Brown has long been a leader in teaching, research, and service to promote environmental sustainability. The creation of the Center for Environmental Studies in 1978 provided a strong foundation for progress that evolved over subsequent decades: the 1991 formation of the campus environmental stewardship initiative, “Brown is Green”; the 2003 approval of the Environmental Change Initiative; the 2007 commitment to reduce greenhouse gas emissions by ten to fifteen percent below 1990 levels by 2020—a goal we are well on track to achieving.

Most recently, we have established a new institute dedicated to research and education on environmental issues. The Institute for the Study of Environment and Society (ISES) combines and builds on the Center for Environmental Studies and the more recent research program, the Environmental Change Initiative. ISES is emblematic of Brown’s characteristic approach to scholarship. It draws on faculty expertise from diverse disciplines to explore environmental processes that will shape the future of the planet, and it integrates research, education, and outreach. Through the work of the Institute, we are cultivating collaboration in areas ranging from ecology and geology to sociology and public health, with the goal of advancing knowledge, producing viable and creative solutions to pressing problems, and providing students with valuable experience working alongside their professors in the field. Our expectation is that the Institute will drive discovery by identifying specific ways in which we can respond to and mitigate negative environmental factors and encourage positive action.

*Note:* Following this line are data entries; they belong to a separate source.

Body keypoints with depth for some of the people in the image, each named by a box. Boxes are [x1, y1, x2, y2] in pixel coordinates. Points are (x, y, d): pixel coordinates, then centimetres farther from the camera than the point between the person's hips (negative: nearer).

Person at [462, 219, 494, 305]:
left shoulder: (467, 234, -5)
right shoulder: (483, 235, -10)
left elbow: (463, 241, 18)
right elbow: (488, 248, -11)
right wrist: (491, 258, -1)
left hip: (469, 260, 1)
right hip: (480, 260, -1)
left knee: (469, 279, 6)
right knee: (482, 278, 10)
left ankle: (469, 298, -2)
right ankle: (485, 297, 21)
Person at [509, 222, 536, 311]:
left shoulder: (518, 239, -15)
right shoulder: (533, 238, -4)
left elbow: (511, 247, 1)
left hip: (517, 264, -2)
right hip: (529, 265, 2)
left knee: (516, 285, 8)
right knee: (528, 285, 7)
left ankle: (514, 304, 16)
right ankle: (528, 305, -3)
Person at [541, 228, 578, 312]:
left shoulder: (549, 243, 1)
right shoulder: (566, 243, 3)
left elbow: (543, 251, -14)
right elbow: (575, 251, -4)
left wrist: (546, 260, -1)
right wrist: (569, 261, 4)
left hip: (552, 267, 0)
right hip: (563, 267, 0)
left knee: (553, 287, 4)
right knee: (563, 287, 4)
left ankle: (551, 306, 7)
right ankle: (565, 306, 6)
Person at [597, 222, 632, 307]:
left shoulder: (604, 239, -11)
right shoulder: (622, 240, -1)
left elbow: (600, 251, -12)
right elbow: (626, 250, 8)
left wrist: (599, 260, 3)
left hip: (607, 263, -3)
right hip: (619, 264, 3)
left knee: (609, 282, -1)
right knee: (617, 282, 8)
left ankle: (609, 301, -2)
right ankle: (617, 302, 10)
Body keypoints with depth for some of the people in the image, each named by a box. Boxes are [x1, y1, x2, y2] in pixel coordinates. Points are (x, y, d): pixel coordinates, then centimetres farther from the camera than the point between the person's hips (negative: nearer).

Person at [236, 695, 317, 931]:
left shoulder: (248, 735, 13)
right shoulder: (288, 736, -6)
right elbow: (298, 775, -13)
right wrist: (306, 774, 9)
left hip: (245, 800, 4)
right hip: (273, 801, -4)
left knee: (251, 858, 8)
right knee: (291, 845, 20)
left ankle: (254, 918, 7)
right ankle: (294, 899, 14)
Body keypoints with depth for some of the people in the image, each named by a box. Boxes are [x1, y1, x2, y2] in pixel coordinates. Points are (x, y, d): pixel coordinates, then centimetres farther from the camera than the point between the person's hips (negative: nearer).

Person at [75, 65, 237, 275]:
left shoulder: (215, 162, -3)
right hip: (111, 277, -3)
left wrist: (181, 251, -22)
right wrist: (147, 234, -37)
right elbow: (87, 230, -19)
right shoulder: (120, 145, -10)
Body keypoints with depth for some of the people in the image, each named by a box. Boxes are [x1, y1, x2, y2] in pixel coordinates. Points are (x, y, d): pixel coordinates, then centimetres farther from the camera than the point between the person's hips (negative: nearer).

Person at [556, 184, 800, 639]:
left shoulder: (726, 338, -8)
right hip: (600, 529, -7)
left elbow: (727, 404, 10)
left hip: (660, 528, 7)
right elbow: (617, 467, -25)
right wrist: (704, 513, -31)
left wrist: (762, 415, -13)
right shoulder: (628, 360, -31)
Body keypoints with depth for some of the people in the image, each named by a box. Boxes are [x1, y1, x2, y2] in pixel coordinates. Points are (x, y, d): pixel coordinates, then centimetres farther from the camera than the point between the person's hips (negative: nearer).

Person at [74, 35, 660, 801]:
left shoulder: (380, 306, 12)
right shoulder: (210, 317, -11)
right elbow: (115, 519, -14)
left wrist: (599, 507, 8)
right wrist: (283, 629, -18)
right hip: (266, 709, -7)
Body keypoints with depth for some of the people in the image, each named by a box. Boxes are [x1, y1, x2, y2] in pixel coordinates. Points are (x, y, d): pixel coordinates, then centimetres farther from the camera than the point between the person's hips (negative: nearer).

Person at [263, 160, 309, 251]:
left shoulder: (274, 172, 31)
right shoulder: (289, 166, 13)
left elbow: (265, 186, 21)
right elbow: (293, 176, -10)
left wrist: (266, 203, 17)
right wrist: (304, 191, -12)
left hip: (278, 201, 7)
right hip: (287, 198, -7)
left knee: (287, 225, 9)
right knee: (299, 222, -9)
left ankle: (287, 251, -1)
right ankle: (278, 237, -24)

ISES is located in the newly renovated Building for Environmental Research and Teaching, formerly Hunter Laboratory. In May we christened both the Institute and the state-of-the-art facility, complete with its glimmering rooftop greenhouse. ISES Director Amanda Lynch, Deputy Director for Research Leah VanWey, and Deputy Director for Education Dov Sax shared their compelling vision for the Institute, centering on the themes of Natural Systems, Food and Water, Human Health and Wellbeing, and Equity and Governance. Architect and Brown parent Toshiko Mori discussed how the building’s design supports the Institute’s mission.

Already we have witnessed inspiring activity on environmental issues. Recent research by ISES Fellow James Kellner reveals clearly how climate change is altering the landscape in the United States. He and his colleagues showed that mangrove forests are expanding northward along Florida’s Atlantic Coast as the number of very cold days in the region decreases. In a recent issue of Nature Climate Change, Ittleson Professor of Environmental Studies and Sociology and ISES Fellow J. Timmons Roberts outlined a four-step plan to break the international impasse on reducing worldwide greenhouse gas emissions.

More locally, a group of undergraduate students worked with Professor Roberts and state legislators to research and promote the Resilient Rhode Island Act of 2014. This legislation, which passed both chambers, provides extensive measures for climate change adaptation and mitigation in Rhode Island. The work under way at Brown is also international: Leah VanWey from the Department of Sociology and ISES fellow Jack Mustard from the Department of Earth, Environmental, and Planetary Sciences are leading a cross-disciplinary effort that tracks agricultural intensification in Mato Grosso, Brazil. They’ve shed important light on how changes in land use are influencing deforestation in the Amazon biome and in economic wellbeing for Brazilian citizens.

Brown’s newest Institute is an example of the work supported and advanced through Building on Distinction, the University’s strategic plan. The integrated approach to education and scholarship is designed to address complex questions, cultivate future leaders, foster dialogue and cooperation, and contribute in meaningful ways that help with our most fundamental goal: sustaining life on earth.